(PROBLEM DETAILS)
The records below must be written out exactly, with every picture left behind.

(WORKING DATA)

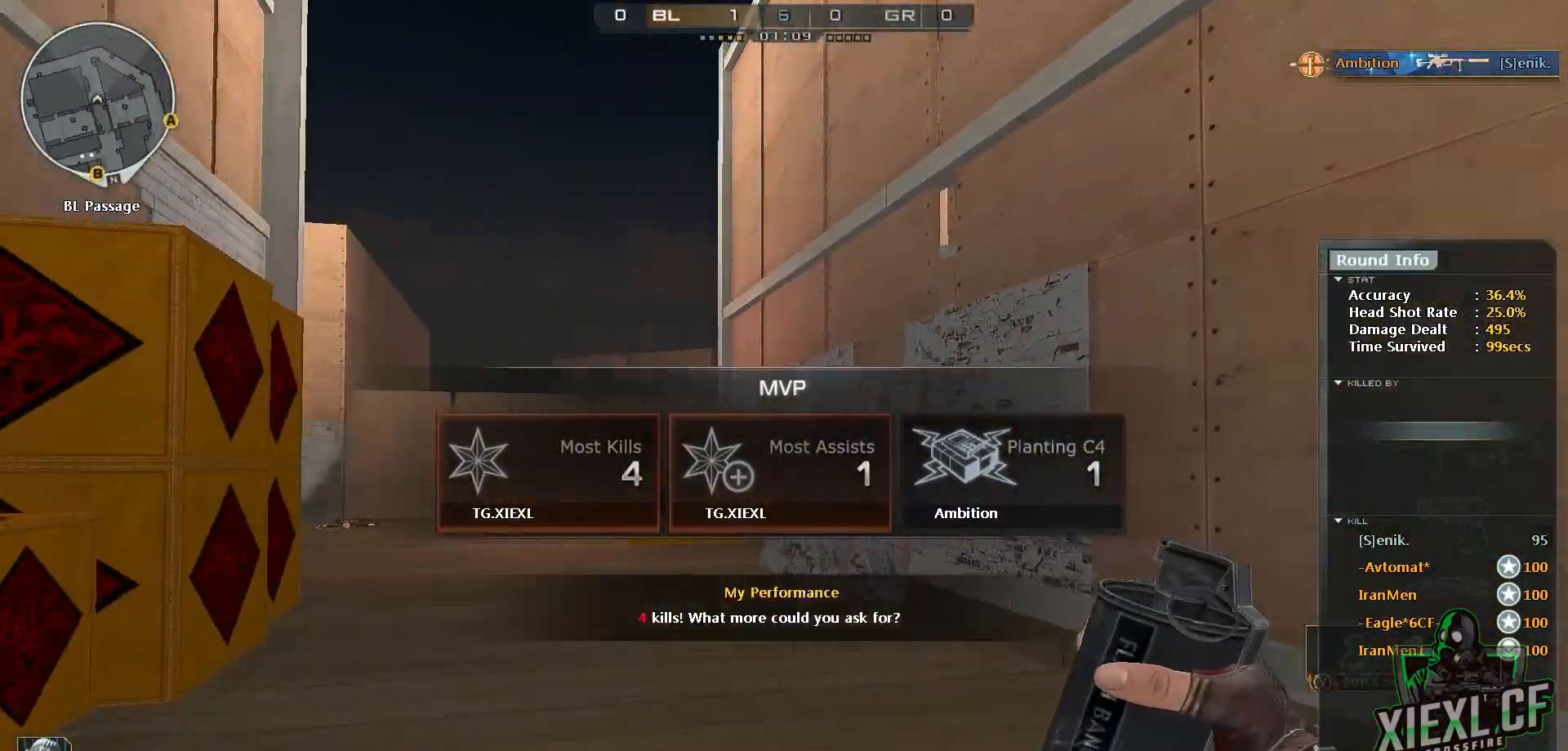
{"keys": ["a", "ctrl", "s", "space"], "mouse": ["left"], "events": [[167, "w", "up"], [451, "s", "down"], [451, "space", "down"]]}
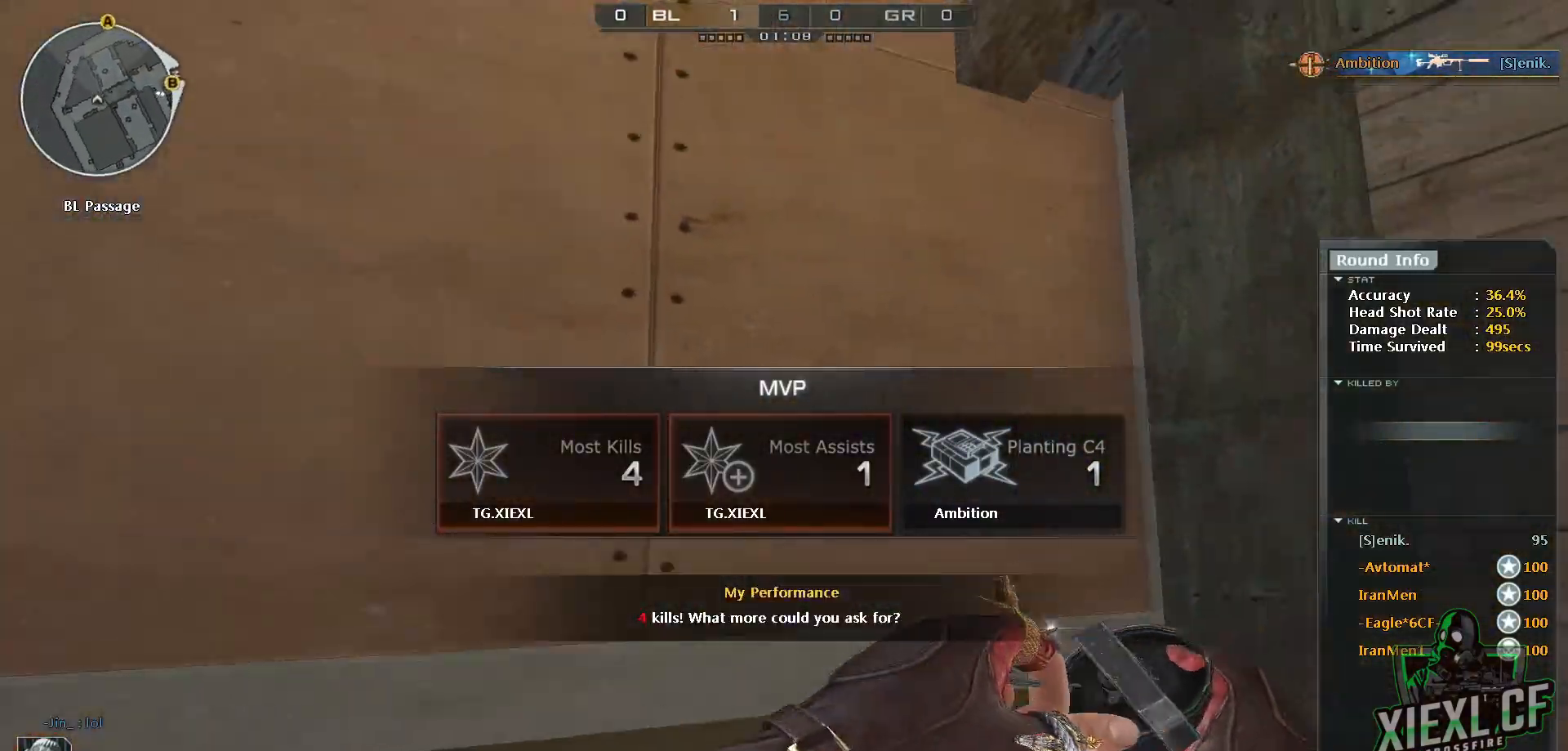
{"keys": ["a", "s"], "mouse": [], "events": [[83, "space", "up"], [267, "ctrl", "up"], [267, "mouse_left", "up"]]}
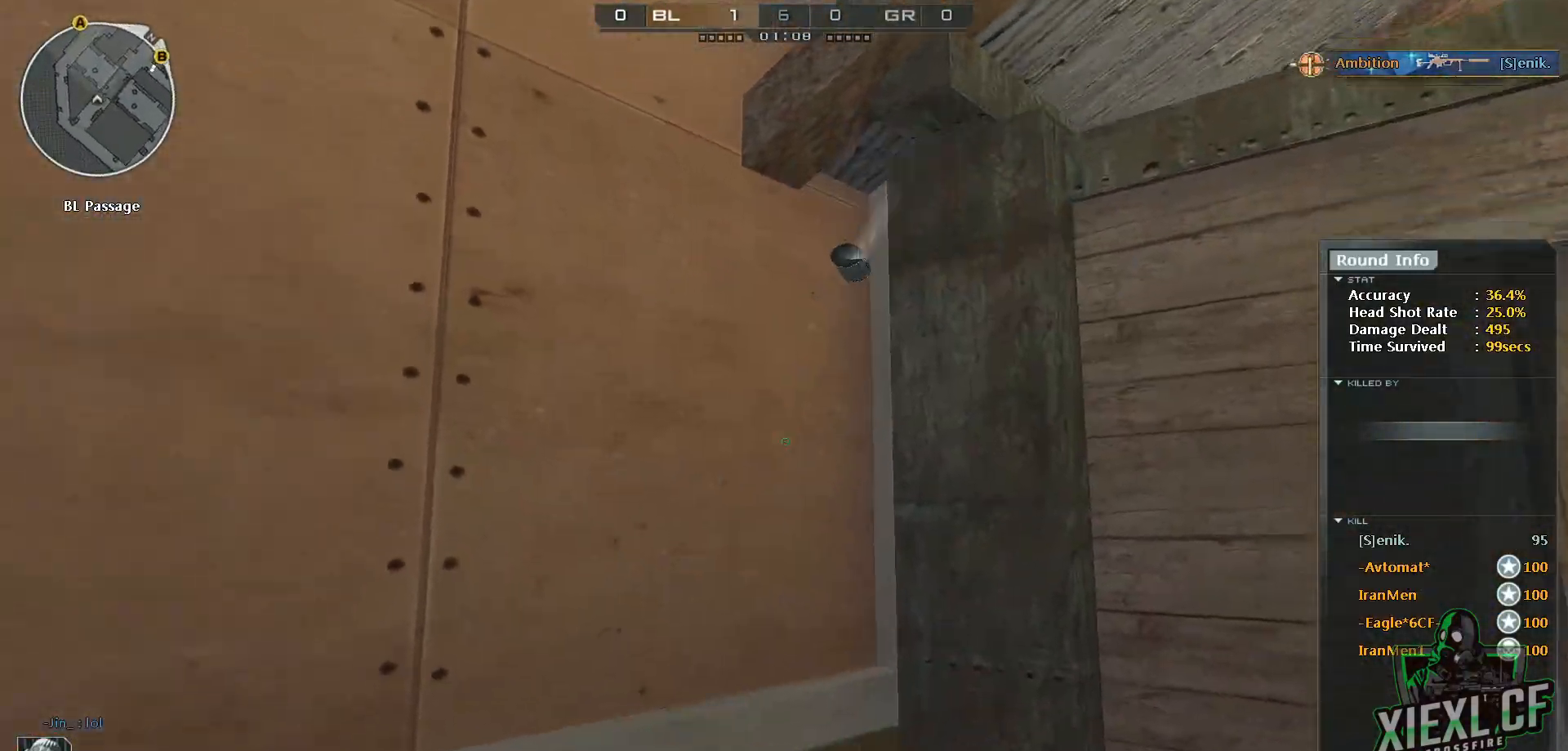
{"keys": ["a", "s"], "mouse": [], "events": []}
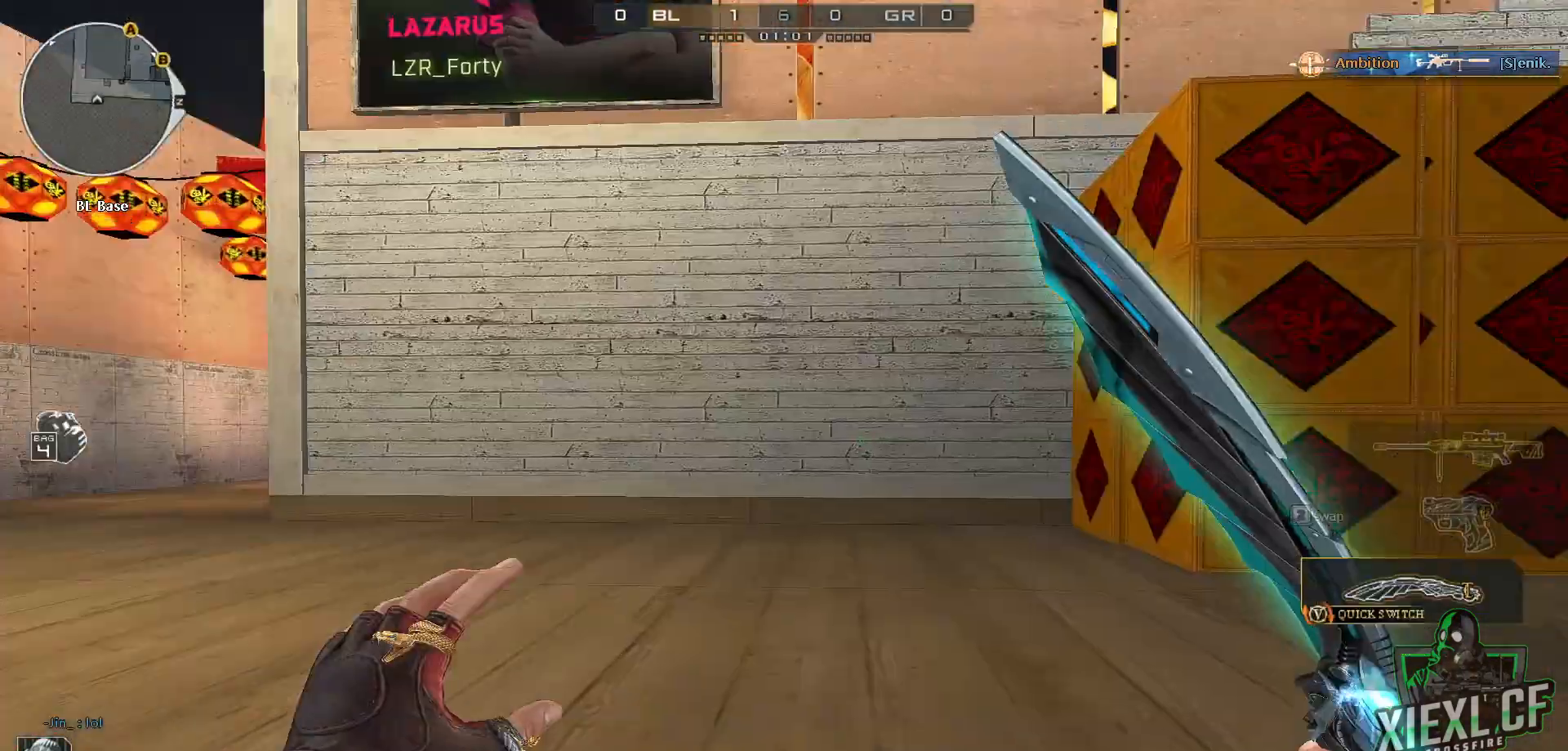
{"keys": ["w"], "mouse": [], "events": [[16, "s", "up"], [167, "a", "up"], [350, "w", "down"], [400, "4", "down"], [500, "4", "up"]]}
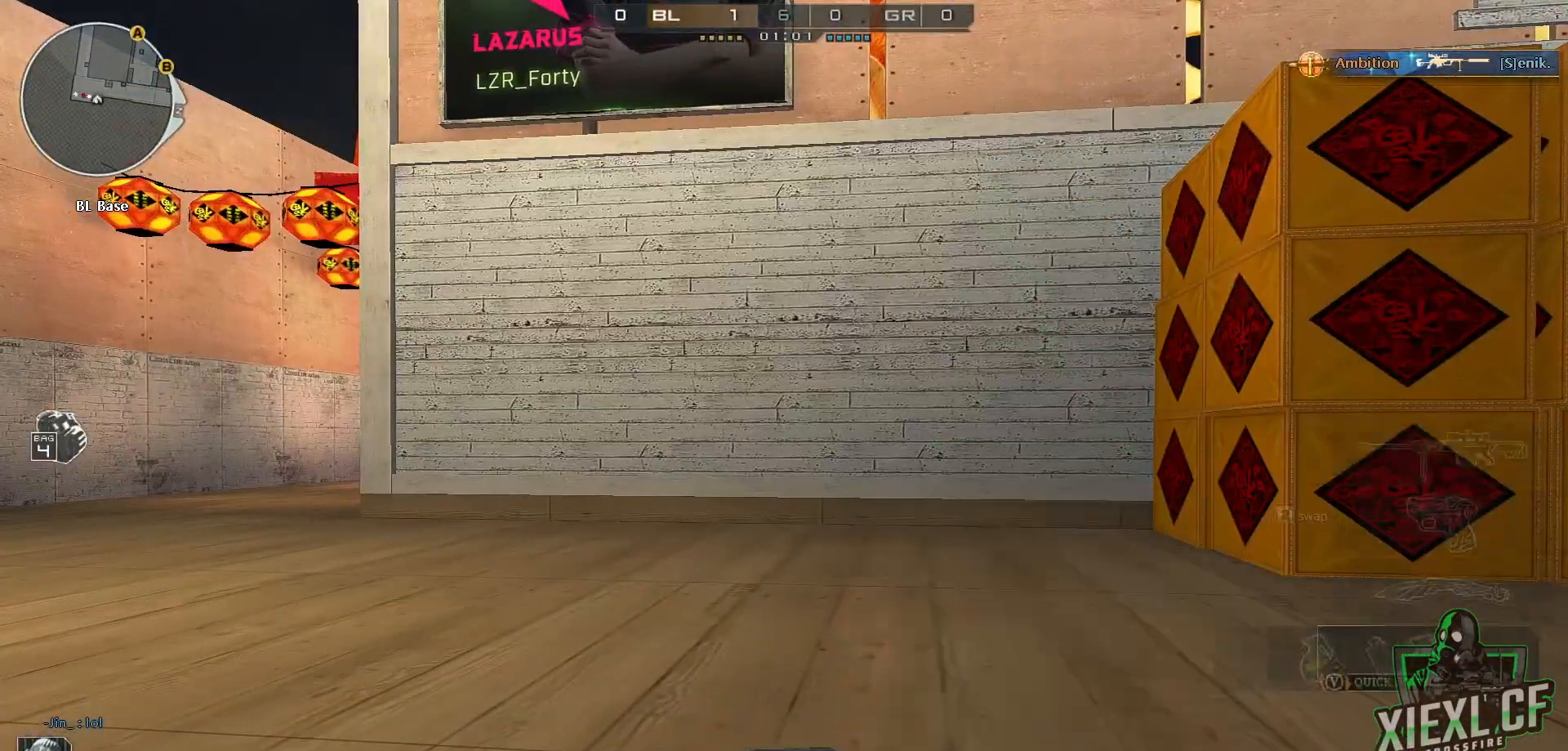
{"keys": ["q", "w"], "mouse": [], "events": [[84, "4", "down"], [184, "4", "up"], [284, "3", "down"], [367, "3", "up"], [417, "q", "down"]]}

(End WORKING DATA)

(RESPONSE BOX)
{"keys": ["a", "ctrl", "s", "space"], "mouse": ["left"], "events": [[167, "w", "up"], [451, "s", "down"], [451, "space", "down"]]}
{"keys": ["a", "s"], "mouse": [], "events": [[83, "space", "up"], [267, "ctrl", "up"], [267, "mouse_left", "up"]]}
{"keys": ["a", "s"], "mouse": [], "events": []}
{"keys": ["w"], "mouse": [], "events": [[16, "s", "up"], [167, "a", "up"], [350, "w", "down"], [400, "4", "down"], [500, "4", "up"]]}
{"keys": ["q", "w"], "mouse": [], "events": [[84, "4", "down"], [184, "4", "up"], [284, "3", "down"], [367, "3", "up"], [417, "q", "down"]]}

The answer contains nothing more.